Setting up a search engine for website & Majordomo mailing list archive
I'd like to add a search function for my website, and since I run a (Majordomo based) mailing list which the site is associated with I want it to search through both the website and mail archive contents.
Unfortunately I'm no programmer (my friend who runs the web server knows about configuration, scripts and so on, but I don't want to take his time unnecessarily, which is why I'm trying to research all this first), so I'm hoping for an easy to install solution which I can do myself (I have FTP and Telnet access to the server, though just to my own user-area which I doubt will be of much use anyway and still remember common UNIX commands for moving around, doing file operations etc.), or get enough information about this beforehand (hence asking here) so he can quickly and easily install what's needed.
I've heard about Google and others providing free online site-search solutions, but I assume this also means accepting advertising, tracking and other nasties.... I'd rather not.
Also I don't understand how those search engines from the outside will be able to access the mailing list archive. The Majordomo mailing list system runs on the same server and all messages are archived there as well. I believe it's in the MBOX format. Several years ago I got the server owner to create a search function on the website for the mailing list archive. It's not very fast, the results are presented in a not very attractive manner, but it works. I also got him to create a filter which replaces email addresses with "XXXXX" characters etc. in order to protect my subscribers' addresses (the whole header of each message is still shown though which means scrolling down for each message). I'd like to have that filter refined as well, probably removing the email headers except for the date, subject and sender name (possibly anonymizing that as well somehow).
So, having said all of that -what options do I have and how do I implement them?
Google does search and index sites (and mailing list archives) - you could use that functionality with a custom google search page to search your own archive.
If you want to do anything more advanced, there are systems that will search and index email boxes for yo, so you could certainly get the data into something else but this would involve a little more development work to set it up and get it operational.
I don't think I need anything more advanced than what Google custom search can offer, but would like to avoid their advertising and tracking of people visiting my site (their yearly fee solution isn't really something I want for my non-profit site).
Are there any ready made solutions which can be installed on the server running my site/mailing list -free or to be purchased (a one time fee being reasonable is something I can possibly handle)? I'm sure the tech guy running the server can install it, but I'd rather make it a quick and easy installation for him if possible than ask him to design it from scratch.

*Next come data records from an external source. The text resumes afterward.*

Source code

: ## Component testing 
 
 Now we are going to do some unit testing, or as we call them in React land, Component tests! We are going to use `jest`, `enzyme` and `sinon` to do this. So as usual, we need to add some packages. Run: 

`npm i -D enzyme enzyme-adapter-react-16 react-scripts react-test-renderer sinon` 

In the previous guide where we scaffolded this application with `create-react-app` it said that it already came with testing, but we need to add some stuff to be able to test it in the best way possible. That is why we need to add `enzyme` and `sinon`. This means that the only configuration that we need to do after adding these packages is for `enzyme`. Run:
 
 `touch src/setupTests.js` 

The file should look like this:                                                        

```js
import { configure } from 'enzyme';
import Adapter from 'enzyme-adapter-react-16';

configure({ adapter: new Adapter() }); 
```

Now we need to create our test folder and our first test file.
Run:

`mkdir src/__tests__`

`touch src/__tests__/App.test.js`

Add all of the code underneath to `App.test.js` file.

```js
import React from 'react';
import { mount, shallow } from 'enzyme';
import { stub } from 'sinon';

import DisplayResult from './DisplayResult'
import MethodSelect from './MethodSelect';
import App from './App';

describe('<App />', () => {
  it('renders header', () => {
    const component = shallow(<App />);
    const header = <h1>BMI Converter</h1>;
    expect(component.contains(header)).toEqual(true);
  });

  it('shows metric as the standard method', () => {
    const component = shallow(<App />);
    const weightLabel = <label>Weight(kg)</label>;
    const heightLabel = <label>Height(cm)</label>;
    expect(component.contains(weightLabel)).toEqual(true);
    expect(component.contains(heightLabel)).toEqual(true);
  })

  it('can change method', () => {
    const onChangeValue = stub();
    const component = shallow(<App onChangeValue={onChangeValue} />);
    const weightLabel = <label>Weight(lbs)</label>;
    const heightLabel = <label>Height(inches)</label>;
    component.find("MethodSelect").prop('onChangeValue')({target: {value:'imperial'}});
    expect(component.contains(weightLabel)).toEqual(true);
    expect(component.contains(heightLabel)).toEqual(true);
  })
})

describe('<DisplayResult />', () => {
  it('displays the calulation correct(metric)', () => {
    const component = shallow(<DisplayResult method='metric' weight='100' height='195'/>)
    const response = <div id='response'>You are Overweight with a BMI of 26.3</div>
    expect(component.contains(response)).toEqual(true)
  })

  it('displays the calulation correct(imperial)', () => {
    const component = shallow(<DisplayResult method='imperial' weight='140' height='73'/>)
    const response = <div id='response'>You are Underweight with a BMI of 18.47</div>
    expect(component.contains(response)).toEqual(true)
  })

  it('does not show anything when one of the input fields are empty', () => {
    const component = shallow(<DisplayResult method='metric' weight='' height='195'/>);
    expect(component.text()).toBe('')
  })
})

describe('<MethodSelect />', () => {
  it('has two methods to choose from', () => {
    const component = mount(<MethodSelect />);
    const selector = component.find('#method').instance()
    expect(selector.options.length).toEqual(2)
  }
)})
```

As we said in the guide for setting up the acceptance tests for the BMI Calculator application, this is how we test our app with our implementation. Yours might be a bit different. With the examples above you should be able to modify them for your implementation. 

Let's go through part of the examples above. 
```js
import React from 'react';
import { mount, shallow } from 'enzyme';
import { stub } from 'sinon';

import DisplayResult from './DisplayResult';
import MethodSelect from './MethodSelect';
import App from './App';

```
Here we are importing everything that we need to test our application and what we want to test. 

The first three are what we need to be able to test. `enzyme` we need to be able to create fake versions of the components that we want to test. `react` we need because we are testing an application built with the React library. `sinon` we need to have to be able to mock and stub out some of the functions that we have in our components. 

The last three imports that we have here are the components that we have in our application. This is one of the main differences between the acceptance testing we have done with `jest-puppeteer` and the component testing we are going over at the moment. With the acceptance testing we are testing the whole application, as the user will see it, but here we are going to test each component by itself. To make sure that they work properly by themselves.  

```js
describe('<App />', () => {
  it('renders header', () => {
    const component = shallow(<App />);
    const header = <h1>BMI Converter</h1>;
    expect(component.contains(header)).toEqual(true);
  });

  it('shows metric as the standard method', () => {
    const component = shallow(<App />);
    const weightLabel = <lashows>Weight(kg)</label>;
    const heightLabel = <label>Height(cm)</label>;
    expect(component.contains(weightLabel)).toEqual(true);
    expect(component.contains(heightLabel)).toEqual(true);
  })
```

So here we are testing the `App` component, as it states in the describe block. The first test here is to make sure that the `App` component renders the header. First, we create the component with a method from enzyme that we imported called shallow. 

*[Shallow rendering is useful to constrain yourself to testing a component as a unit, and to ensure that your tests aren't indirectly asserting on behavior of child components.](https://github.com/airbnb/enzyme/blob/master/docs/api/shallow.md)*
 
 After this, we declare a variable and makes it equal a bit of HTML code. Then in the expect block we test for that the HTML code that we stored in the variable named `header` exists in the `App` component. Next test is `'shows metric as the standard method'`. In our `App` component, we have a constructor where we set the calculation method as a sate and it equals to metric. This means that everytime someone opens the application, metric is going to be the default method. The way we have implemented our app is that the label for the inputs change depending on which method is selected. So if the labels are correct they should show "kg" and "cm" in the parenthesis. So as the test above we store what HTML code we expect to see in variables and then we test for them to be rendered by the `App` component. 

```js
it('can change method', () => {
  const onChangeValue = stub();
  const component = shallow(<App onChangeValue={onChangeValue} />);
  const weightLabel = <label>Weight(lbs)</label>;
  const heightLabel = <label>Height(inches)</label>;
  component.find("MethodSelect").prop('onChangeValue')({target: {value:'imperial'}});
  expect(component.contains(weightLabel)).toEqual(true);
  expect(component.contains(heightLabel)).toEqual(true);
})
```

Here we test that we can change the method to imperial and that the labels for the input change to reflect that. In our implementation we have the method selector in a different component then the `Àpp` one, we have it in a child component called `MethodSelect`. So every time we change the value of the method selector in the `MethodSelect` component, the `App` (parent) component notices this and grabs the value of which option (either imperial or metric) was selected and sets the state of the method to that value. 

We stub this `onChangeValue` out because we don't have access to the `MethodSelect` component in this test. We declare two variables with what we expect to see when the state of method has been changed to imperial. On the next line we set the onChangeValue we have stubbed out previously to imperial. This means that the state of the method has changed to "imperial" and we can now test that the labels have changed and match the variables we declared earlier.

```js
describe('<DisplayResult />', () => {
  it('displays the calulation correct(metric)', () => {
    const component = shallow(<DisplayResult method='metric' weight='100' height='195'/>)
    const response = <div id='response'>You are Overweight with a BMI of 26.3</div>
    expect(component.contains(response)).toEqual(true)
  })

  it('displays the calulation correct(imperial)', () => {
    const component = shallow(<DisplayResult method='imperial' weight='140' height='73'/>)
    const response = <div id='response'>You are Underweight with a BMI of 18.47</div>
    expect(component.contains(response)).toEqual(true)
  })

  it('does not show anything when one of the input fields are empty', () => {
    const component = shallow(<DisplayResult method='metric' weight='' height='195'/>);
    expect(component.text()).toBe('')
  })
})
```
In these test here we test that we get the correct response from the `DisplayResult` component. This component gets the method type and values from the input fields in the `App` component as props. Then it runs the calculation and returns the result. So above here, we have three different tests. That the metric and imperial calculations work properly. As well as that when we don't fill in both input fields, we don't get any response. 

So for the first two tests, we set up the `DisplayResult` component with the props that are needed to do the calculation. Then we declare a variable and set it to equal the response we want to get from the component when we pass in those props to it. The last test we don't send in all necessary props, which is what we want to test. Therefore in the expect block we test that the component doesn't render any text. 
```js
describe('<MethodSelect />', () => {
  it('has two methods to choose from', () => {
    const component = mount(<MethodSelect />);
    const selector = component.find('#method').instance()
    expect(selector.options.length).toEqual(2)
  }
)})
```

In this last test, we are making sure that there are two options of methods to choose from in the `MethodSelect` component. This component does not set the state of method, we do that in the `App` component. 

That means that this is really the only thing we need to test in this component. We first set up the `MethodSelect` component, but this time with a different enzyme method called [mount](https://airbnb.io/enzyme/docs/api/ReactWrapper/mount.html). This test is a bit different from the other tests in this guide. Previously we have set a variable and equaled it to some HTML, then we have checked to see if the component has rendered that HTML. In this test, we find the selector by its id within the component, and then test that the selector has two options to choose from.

If you use a database for your page data, I might do the following:
Create Tables to store the parsed emails in
Pipe the emails using PHP and write the parsed data to the database
Use SQL to search using LIKE. Return a result set to php.
PHP outputs, or outputs and filters the data based on user criteria when the search is submitted.
For your site you could use AJAX to post the search keywords and criteria to PHP to initiate step 2 (above).
Given that you have prefaced this by saying your not really a coder, then this may be way too much.
I don't know of any ready-made solution that services all of your needs above. Your needs are unfortunately very easy, so it is unlikely - no matter how hard you look - that you will find something you can just slot in. You may have to consider paying someone to either retrofit a few ready-made solutions together, or to setup something like above.
Thanks for your suggestions.
I've awaiting more info about the current server setup from my system admin so I can figure out exactly what I need but actually think all of it is simpler than first anticipated....
I can actually access the email archive from the web already, so I don't need the search engine to do any local/internal searching as I first thought. That should make things easier; just needing to search via HTTP, right?
I don't know if this'll do it, but I found a CGI script called FDSE (Fluid Dynamics Search Engine) which has gotten very positive reviews and doesn't cost a fortune (US$ 40). It's from 2005 and is no longer supported, but then again I'm having a hard time finding installable search engines at all. Whatever I do find seems to be from the late 90s up to around 2005/2006 and no longer developed/supported.
Does this mean that everybody uses either Google's custom search (free with advertising or paid without), or for large corporations: custom made search engines costing $$$$ ? Just about every site I come across has a search function, but I'm having trouble figuring out how they do it (trying to look into the HTML/CSS source).